Итак, мой новый знакомец-папарацци, давайте, я лучше развлеку вас и расскажу, действительно, о греках. После чего, надеюсь, вы, провинциальный инквизитор, возросший на климатической суровости и исторических дефицитах, огорошитесь тысячелетним светом заморских баллад и, восторженно ослепленный, наконец перестанете тянуть из меня жилы, прекратив свои упреки…
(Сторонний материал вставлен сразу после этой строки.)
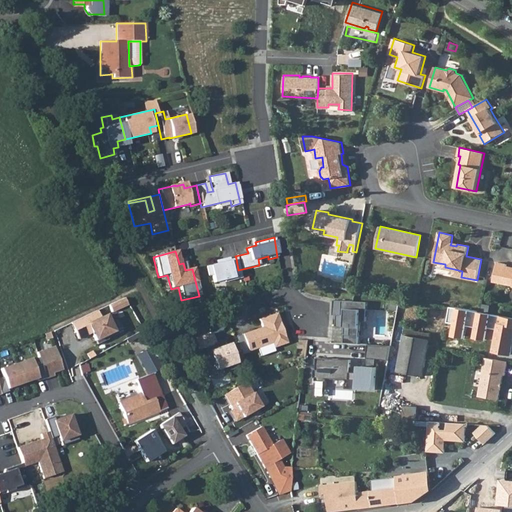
[(238,270),(236,258),(228,260),(227,258),(218,260),(219,263),(214,264),(205,267),(207,276),(211,275),(213,283),(223,280),(224,282),(240,278),(238,270)]
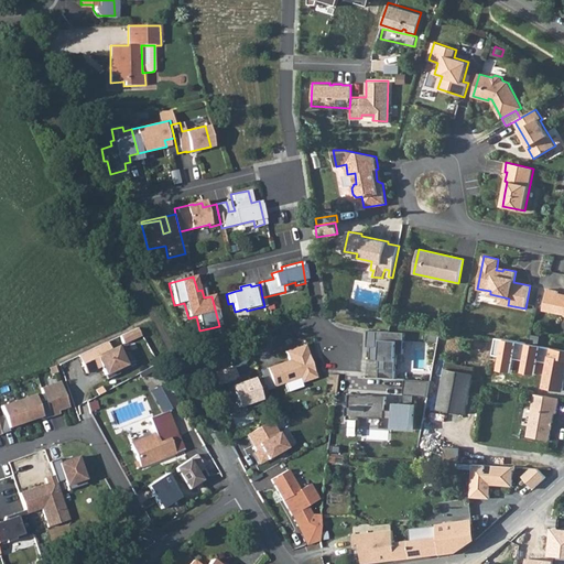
[(563,294),(557,293),(557,291),(548,289),(543,310),(563,314),(563,294)]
Но мое греческое «давайте» появилось потом, когда и след ваш простыл (я силен задним умом). То есть позже вашего выхода вон из мрачного автобуса, где вы оставили меня одного за несколько ночных километров до моего санатория, сунув мне в руку свою визитку с золотистым орнаментом – будто вы не корреспондент, а главный редактор (кстати, не все и «степенные» ученые, к коим можно отнести и вашего покорного слугу, заводят такие кричащие карточки). Поэтому о греках – позже. К тому же, о балладах – это я для красного словца, чтобы уйти от мышиной серости, в которой протекала наша беседа; не будет никаких баллад, простите, что обнадежил…

А санаторий, дружище папарацци, – какой облегчающий контраст! – действительно, как вы и обещали, показался ночной зимней сказкой, в которую я вошел всего через минуту после мрачного автобуса.
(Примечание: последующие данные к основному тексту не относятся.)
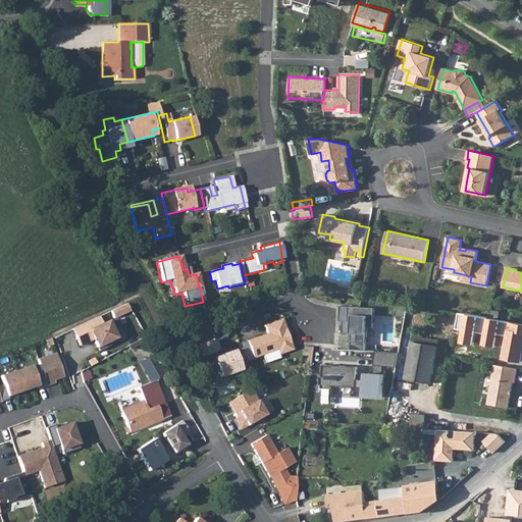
[(115,310),(117,316),(132,311),(129,306),(115,310)]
Мерцающее княжество, застывшее в январском мороке, как световая колба, обложенная смутными вершинами, буграми, лесными стенами, замершее в разноцветном снегу и слабом, невесомом, теплом морозе. Невысокие строения, будто части крепостной стены, сложенные из крупных пластин с четкими углами, с благородным господством густых колеров: ультрамариновый, безупречно-белый, вишневый. И, конечно, зеленый (масть пророка), который кажется всего лишь частью хвойного изумруда, подсвеченного низкими фонарями и спящего в ночных соснах, проросших там и сям сквозь рельефное тело курорта.

Прежде чем зайти в приемное отделение я долго стоял на тропе, означенной цепочкой млечных огней, силясь увидеть, угадать «Горящую гору» – чем она выдаст себя? Грозным ли очерком главной вершины и облаком пара над ней? Или ее разоблачит сама архитектура санатория, зодческими чудесами рисуя восторженный вектор к титульному пику, не оставляя других вариантов взгляду чужака?.. Тщетно, очерки ночных далей размыты, небо, как мутное какао, без оттенков, и нрав архитектуры умиряющий, а не зовущий.
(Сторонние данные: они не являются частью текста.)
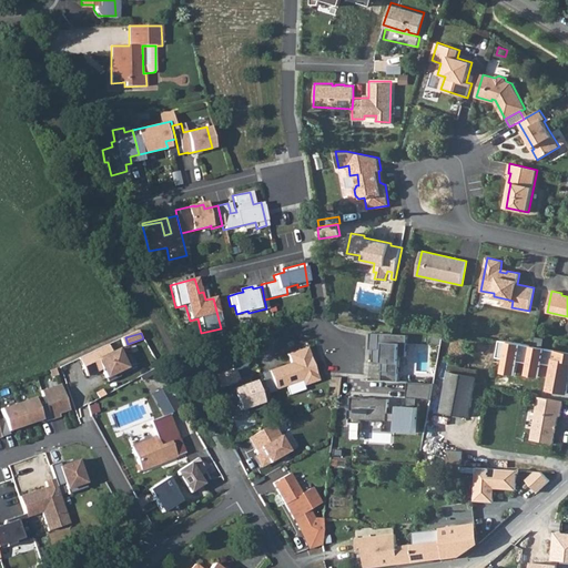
[(407,334),(379,333),(378,350),(383,350),(382,362),(388,363),(388,371),(382,369),(382,379),(398,381),(399,355),(406,356),(407,334)]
Оттепель. Сверху, рядом и в отдалении, то и дело срываются рухляди снега, спрессованного теплотой крыш и собственной сыростью. Мне его по большей части не видно, но слышно. Восхищаюсь тем, кто придумал, рассчитал геометрию кровли так, чтобы снег не скапливался сокрушительными горами на плоских лотках с режущими кромками, волнорезно секущих мокрую шугу. Которая, набрав массу, необходимую для преодоления трения, несется с шумом по крыше и через секундную паузу с грохотом свергается на землю – и кажется, в этой паузе вечность – ожидание падения, предчувствие удара (зажмуриваюсь, втягиваю голову в плечи), грохот и – тишина.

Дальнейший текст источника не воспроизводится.